Trees That Worry
Des arbres s’inquiètent

Artiste: Marlon Kroll
Exposition: Du 4 juin au 16 juillet 2022

  • Les arbres sont des alphabets, disaient les Grecs. Parmi tous les arbres-lettres, le palmier est le plus beau. De l’écriture, profuse et distincte comme le jet de ses palmes, il possède l’effet majeur : la retombée. – Roland Barthes par Roland Barthes (1975)


    Dans « Vers l’écriture », un texte qu’on retrouve dans son autobiographie éponyme, Roland Barthes envisage les arbres comme des alphabets. Troncs de toute prose, leurs textures organiques détiendraient leur propre phonétique et acquerraient un sens au voisinage d’autres organismes. La forêt s’écrit ainsi comme un essai touffu, tandis que le bosquet ombragé devient couplet rimé.

    Après tout, pourquoi le langage, pilier de la communication humaine et de la production de sens, ne découlerait-il pas de la nature ? Barthes n’est ni le premier ni le dernier à écrire sur la corrélation entre les deux. Or, la relation qu’il trace entre la biologie et l’écriture structure désormais mon imagination. Telle une forêt, un paragraphe recouvre un système d’association et de sélection qui recèle une variabilité au potentiel infini. À preuve, on retrouve plus de 2600 espèces de palmiers sur Terre — une biodiversité exceptionnelle qui souligne l’existence d’un riche répertoire de langues vernaculaires.

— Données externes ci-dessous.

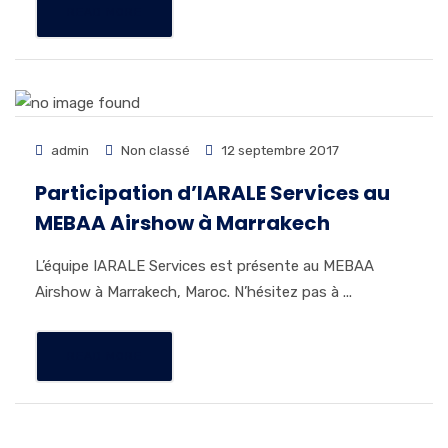
READ MORE
admin
Non classé
12 septembre 2017
Participation d’IARALE Services au
MEBAA Airshow à Marrakech
L’équipe IARALE Services est présente au MEBAA
Airshow à Marrakech, Maroc. N’hésitez pas à ...
READ MORE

    À mes yeux, le travail de Marlon Kroll se situe au croisement de la biologie et de la linguistique. En investissant plusieurs disciplines comme le dessin, la sculpture, la céramique ou l’animation (il se disperse dans différentes matières, pour ainsi dire), Kroll sème les graines d’un vocabulaire qui lui est propre. Grâce à une pratique multidisciplinaire, l’artiste défend un langage visuel pétri d’expressions idiomatiques, de jeux de mots et de ce que les biologistes évolutionnistes appellent le mimétisme, cette propriété qu’ont certains animaux à en imiter d’autres, par instinct de survie.

    Les apparences sont parfois trompeuses. Du camouflage du caméléon en passant par le corps-brindille du phasme, le mimétisme permet à certains animaux de recouvrer une apparence autre, sans toutefois compromettre leur véritable essence. Kroll use de cette stratégie dans son travail, révélant et dissimulant simultanément des souvenirs personnels et des rapports de ressemblance grâce à une syntaxe visuelle polysémique.

    Des cornes animales se métamorphosent en instruments à vent, des escaliers spiralent jusqu’à devenir coquillages — ces métaphores ludiques captivent rétine et psyché, imprègnent tour à tour les oeuvres d’un langage figuratif et d’une géométrie organique. Ultimement, le travail de Kroll n’engendre peut-être pas de « retombée ». Il nous fait plutôt tomber en lui. Et lorsqu’on chavire dans ses compositions vibrantes, elles demandent à être lues : il faut alors regarder et nommer ce que l’on voit pour qu’elles deviennent lisibles.

    Texte de Danica Pinteric.
    Traduction de Daphné B.

  • Marlon Kroll est un artiste germano-canadien qui vit et travaille à Montréal. Il est titulaire d’un baccalauréat en céramique de l’Université Concordia et est l’un des neuf lauréats du programme d’Ateliers Montréalais 2019-2022 de la Fonderie Darling. Il a été le lauréat 2020 du prix William et Meredith Saunderson pour les artistes émergents. Parmi ses expositions récentes, citons “Trees That Worry” [“Des arbres s’inquiètent”], Projet Pangée, Montréal, 2022 ; “Nesting”, Foundation Phi, Montréal, 2022 ; “Stress Tested”, Public Gallery, Londres, 2021 ; “A Chronique Fear”, Marvin Gardens, New York, 2021 ; “Rifts, hovels, a sighing tide”, Afternoon Projects, Vancouver, 2021 ; “La machine qui enseignait des airs aux oiseaux”, Musée d’art contemporain de Montréal, 2020 ; “At the center of my ironic faith”, Cassandra Cassandra, Toronto, 2020 ; “Red Sky at Morning”, Interstate Projects, Brooklyn, New York, 2019 ; et “Thirsty Things”, Clint Roenisch, Toronto, 2019. En 2023, il présentera des projets à Art-O-Rama, Marseille, et à la Galerie Acappella, Naples.